With a population of over 11,000, Estevan is the eighth largest and southernmost city in the province of Saskatchewan, Canada. It was originally settled in 1892 following the expansion of the Canadian Pacific Railway, and over the next half-century grew in size until getting the status of being a city in 1957.
Both the city of Estevan and Estevan No. 5, the rural municipality that surrounds it, have committed to local economic growth and prosperity. Estevan hopes to further boost an already strong economy based on power generation, coal mining, agriculture, manufacturing, and oil and gas drilling by fostering business development, and have developed numerous agreements and working relationships to start this journey.
Fibre to the Door
In addition to the three highways and the main Canadian Pacific Railway line that go through Estevan, the city realized it could provide a better service to its citizens on another highway: the information superhighway. With this in mind, the city developed the Sask Tel infiNet Fibre to the Door program, with a goal of deploying fibre broadband infrastructure to support strategic goal to increase broadband penetration. Construction started in 2018, and the program already delivers a more positive customer experience and allows customers to connect to their world and enable access to learning, working and entertainment for both consumers and businesses. Further elongation of the program will impact SaskTel’s ability to respond to customer demand for faster speeds and remain competitive.
As of November 2020, Estevan has passed the milestone of 5,000 homes and home-based businesses with fibre and connected 4,000 of them to the next network. Future plans include additional Fiber to the Premises and Fiber to the Business expansion, both in Estevan and elsewhere in Saskatchewan. View the infiNET Coverage Map >>>
The Rural Technology Hub Initiative
Based off the work tech giants like Google have started in the United States, the Economic Development Board has initiated a rural technology hub initiative, a project that seeks to develop the community to accommodate tech innovation and remote working for technology company employees. The hub will include places like a co-working space for entrepreneurs and remote workers, available housing, restaurants, shops, or other cultural establishments. To help with this process, Estevan worked with Sask I.N.C., a non-profit start-up that helps Saskatchewan entities with innovation.

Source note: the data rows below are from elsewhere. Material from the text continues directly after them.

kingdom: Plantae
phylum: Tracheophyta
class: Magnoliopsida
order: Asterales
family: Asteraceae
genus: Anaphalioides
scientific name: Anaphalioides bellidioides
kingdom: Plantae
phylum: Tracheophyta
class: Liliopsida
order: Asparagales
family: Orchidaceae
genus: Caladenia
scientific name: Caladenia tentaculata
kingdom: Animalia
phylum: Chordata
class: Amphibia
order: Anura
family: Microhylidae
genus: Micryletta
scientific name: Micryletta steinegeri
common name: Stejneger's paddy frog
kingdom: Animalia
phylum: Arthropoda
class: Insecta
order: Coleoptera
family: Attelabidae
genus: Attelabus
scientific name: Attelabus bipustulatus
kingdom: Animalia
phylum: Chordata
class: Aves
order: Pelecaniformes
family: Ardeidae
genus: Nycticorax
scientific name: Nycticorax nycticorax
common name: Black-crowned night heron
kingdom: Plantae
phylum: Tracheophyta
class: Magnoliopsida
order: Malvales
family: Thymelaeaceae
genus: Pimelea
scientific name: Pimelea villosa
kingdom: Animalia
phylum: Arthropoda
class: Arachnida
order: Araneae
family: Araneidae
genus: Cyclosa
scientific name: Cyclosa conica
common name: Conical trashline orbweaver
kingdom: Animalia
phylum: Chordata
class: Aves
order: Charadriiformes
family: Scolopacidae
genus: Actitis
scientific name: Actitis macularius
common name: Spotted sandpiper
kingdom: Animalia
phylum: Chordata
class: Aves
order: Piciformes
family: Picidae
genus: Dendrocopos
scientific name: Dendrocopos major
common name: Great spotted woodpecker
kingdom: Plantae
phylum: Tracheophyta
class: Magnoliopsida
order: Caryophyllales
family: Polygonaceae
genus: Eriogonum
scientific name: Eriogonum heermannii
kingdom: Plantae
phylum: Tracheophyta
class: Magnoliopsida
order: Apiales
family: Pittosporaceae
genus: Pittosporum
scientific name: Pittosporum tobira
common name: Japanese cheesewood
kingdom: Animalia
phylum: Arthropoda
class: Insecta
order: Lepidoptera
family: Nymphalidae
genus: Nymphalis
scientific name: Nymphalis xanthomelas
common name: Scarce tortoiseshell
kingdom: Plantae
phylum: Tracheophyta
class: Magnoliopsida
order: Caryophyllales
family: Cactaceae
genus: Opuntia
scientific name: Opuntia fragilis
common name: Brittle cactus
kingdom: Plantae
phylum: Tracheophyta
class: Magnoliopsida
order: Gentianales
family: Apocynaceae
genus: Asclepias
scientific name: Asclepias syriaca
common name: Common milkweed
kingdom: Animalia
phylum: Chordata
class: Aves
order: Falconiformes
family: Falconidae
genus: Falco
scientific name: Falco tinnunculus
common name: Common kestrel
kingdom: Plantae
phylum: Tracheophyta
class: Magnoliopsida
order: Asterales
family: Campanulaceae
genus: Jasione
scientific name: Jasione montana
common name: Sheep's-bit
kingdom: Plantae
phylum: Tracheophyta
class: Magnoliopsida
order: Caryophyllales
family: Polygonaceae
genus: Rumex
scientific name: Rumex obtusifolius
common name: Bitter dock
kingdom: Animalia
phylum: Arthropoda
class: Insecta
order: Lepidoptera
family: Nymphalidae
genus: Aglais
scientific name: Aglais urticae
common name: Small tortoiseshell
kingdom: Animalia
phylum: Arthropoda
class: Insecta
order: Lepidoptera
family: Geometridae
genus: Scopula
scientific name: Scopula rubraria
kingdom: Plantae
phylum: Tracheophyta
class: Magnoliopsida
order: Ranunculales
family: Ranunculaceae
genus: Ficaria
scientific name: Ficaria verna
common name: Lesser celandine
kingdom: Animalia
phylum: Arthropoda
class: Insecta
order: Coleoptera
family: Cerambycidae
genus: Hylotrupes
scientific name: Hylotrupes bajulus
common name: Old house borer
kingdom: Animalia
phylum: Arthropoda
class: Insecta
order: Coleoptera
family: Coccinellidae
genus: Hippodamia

Since the project began in 2020, over 35 community leaders and stakeholders have been interviewed to help determine the needs of Estevan. A knowledge repository of information has also been developed, along with the early stages of developing an innovation council, and governance of the hub itself. Some of the opportunities that have been identified for the tech hub include partnerships with local industry, academia, and potential use for high school students. As this project moves forwards the potential job opportunities will also be wide ranging besides developers and coders. Potential job opportunities can include a variety of roles at tech companies — from customer service to graphic design to bookkeeping.
The community sees this as a vital step on its path to go from Smart City to Intelligent Community. “Moving from a smart community to an intelligent one, is about engaging local people, entrepreneurs and established businesses as partners in planning and carrying out innovation projects,” explained Susan Letsche, CEO and Founder of Sask I.N.C., which will continue to work with Estevan to develop this project.
Education Resiliency in the face of COVID-19
The City of Estevan has a college within the community - South East College, and two others within commuting distance: Saskatchewan Polytechnic and the University of Regina. When the COVID 19 pandemic hit, the South East College was faced with postponing programs. To avoid this undesirable outcome, the college developed a Virtual Learning and Blended Delivery plan to continue its post secondary, adult basic education, English as an additional language, and more programs. They reallocated their internal resources to focus on completing the 2019-2020 academic year and prepare for the 2020-2021 year, anticipating that the pandemic would be ongoing.
The program was extremely successful. Working with Saskatchewan Polytechnic, they developed and implemented alternate modes of assessment, and with the help of local coordinators and instructors, the College finished every program with only minor delays and reasonable attrition due to lack of resources. They continue in the 2020-2021 academic year with a blended format, ensuring their students get the best possible education while keeping safe.